Yesterday I introduced a new Choria component called Scout which helps you build scalable monitoring pipelines. Today, we’ll look a bit at what makes a Scout install and how it is built.
In a follow up post I’ll dive a bit into Autonomous Agents - an infrequently used but very powerful building block found in Choria.
On the individual node you’ll have a Choria Server and whatever check plugins you need to health check your node, container, server or pod.
Choria Server is the component that runs on every node. For users of Choria as from choria.io this is a pre-packaged daemon that can be configured using Puppet or using Choria Provisioner. Every user of this stack will get the Scout features.
Additionally, for Scout we’ll look to build a purpose specific distribution of Choria that:
- Will not be able to host arbitrary RPC endpoints
- Can start without any configuration, discover its provisioning host and enroll into the CA and network
- Exposes Autonomous Agent state over an RPC API with extensive RBAC
- Embeds Goss and allow regular validations
- Can easily be run inside a side car observing Kubernetes pods
- Hosts the central component which enables Provisioning and communication
- Is a single binary
In this setup TLS is not optional, and the system supports auto enrolling into a Certificate Authority like Cert Manager hosted on Kubernetes.
Choria Autonomous Agent
The Autonomous Agent is a hosted Finite State Machine (FSM) that runs entirely on the Choria nodes without required coordination from any central point.
Autonomous Agents are similar to a lightweight Kubernetes Operator that is hosted on the nodes.
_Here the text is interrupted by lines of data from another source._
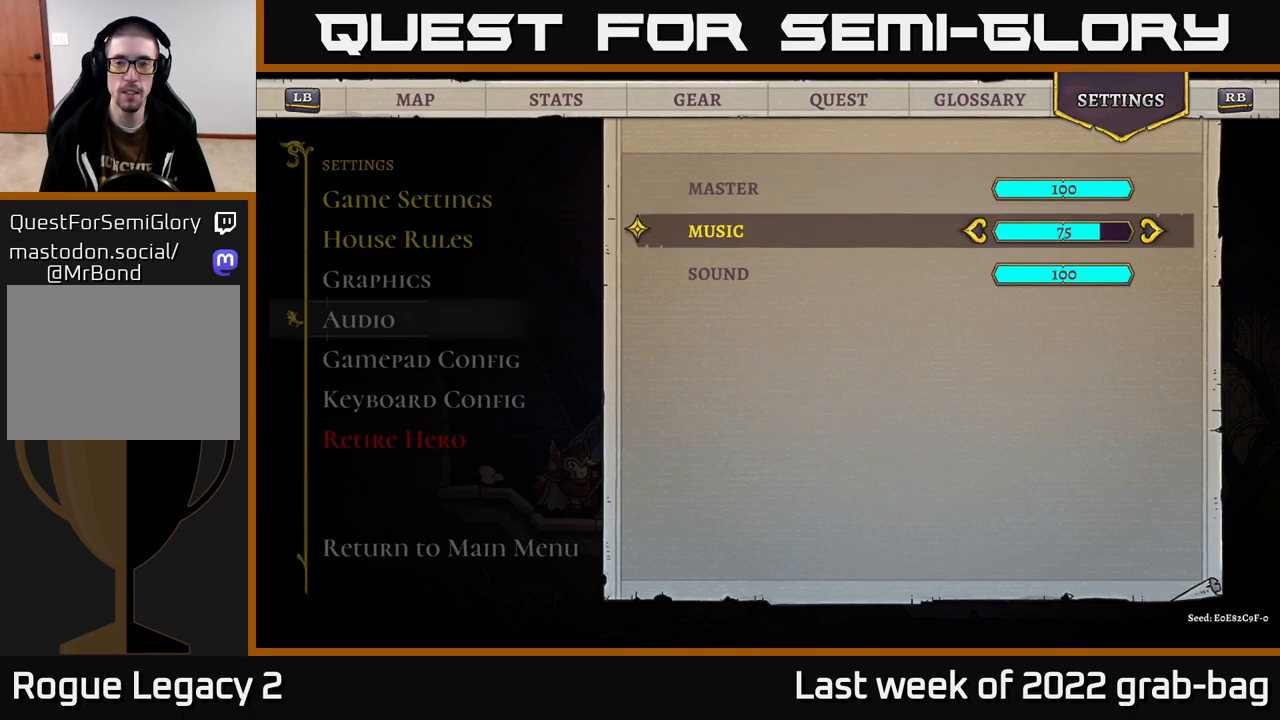
{"buttons": [], "left_stick": "center", "right_stick": "center", "events": [[67, "DPAD_LEFT", "up"], [150, "DPAD_LEFT", "down"], [250, "DPAD_LEFT", "up"]]}
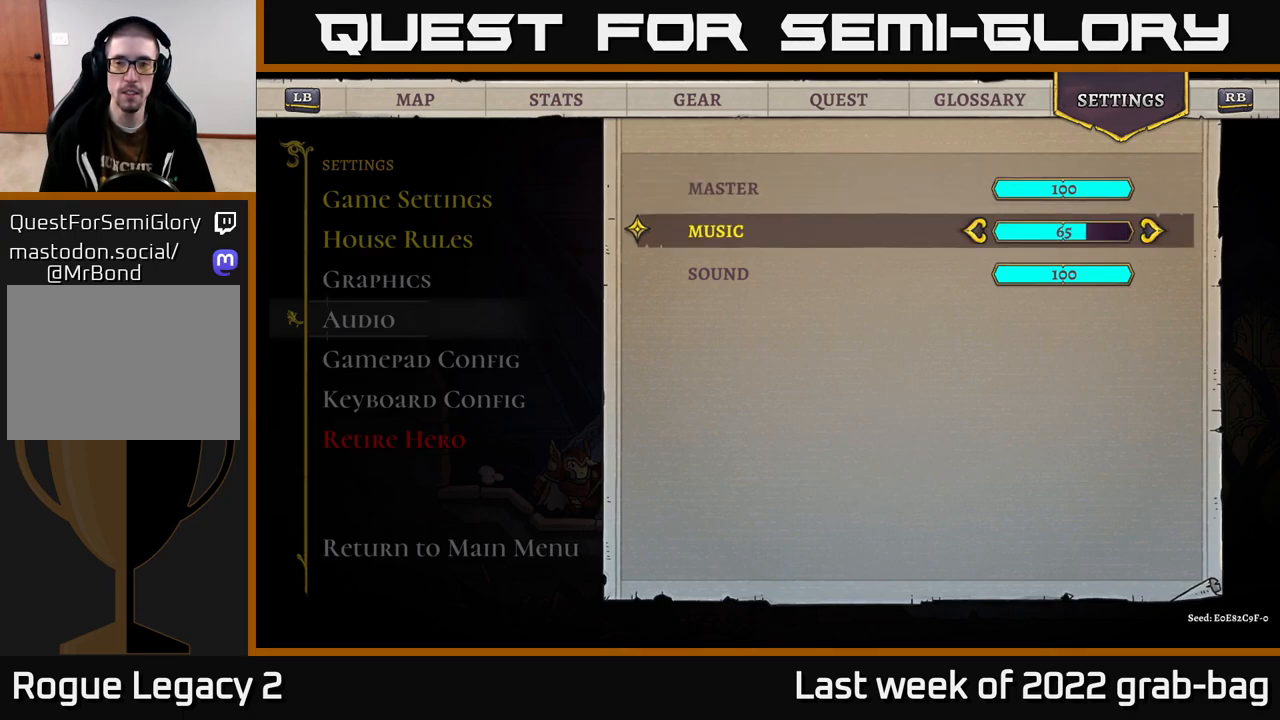
{"buttons": [], "left_stick": "center", "right_stick": "center", "events": [[117, "DPAD_RIGHT", "down"], [217, "DPAD_RIGHT", "up"], [333, "A", "down"], [433, "A", "up"]]}
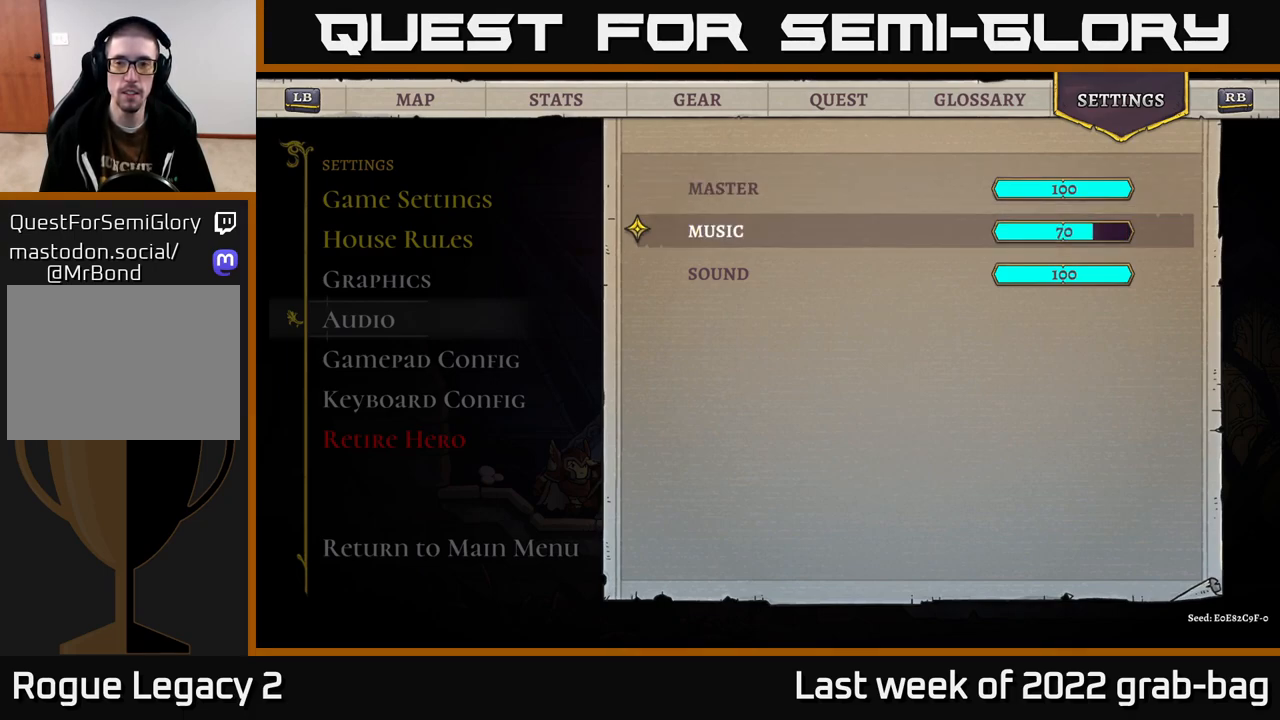
{"buttons": [], "left_stick": "center", "right_stick": "center", "events": [[17, "DPAD_DOWN", "down"], [117, "DPAD_DOWN", "up"], [133, "A", "down"], [267, "A", "up"], [283, "DPAD_LEFT", "down"], [333, "DPAD_LEFT", "up"], [433, "DPAD_LEFT", "down"], [483, "DPAD_LEFT", "up"]]}
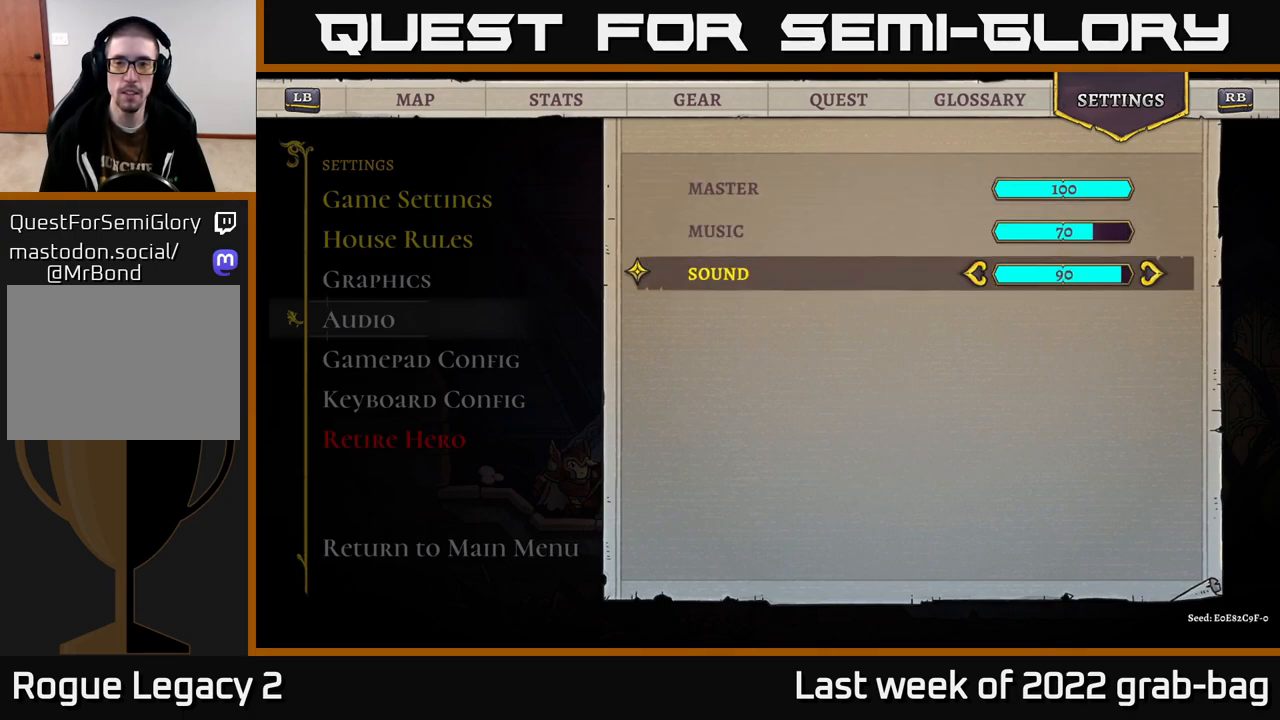
{"buttons": ["DPAD_LEFT"], "left_stick": "center", "right_stick": "center", "events": [[67, "DPAD_LEFT", "down"], [133, "DPAD_LEFT", "up"], [200, "DPAD_LEFT", "down"], [283, "DPAD_LEFT", "up"], [350, "DPAD_LEFT", "down"], [417, "DPAD_LEFT", "up"], [500, "DPAD_LEFT", "down"]]}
I’ve used it to build IoT solutions and continuous management systems like container management.
For monitoring the main complex part is a State Machine that cycles between OK/WARNING/CRITCAL/UNKNOWN states and executes a plugin on a schedule. This state processing and check execution is provided by this component - a robust hosted FSM.
Autonomous Agents let you hook watchers into particular states - so for example we can hook a
exec watcher when in
state it attempts to remediate the problem.
For Scout, we added a
nagios watcher that understands the 4 code exitcode structure of Nagios Plugins. We’ll add a watcher
Goss checks too.
To add new checks, a Puppet defined type
choria::scout_check can easily add new checks. One can also add them using any
tool that can write YAML files.
In time, it will support obtaining it’s check configuration from the network without requiring configuration management.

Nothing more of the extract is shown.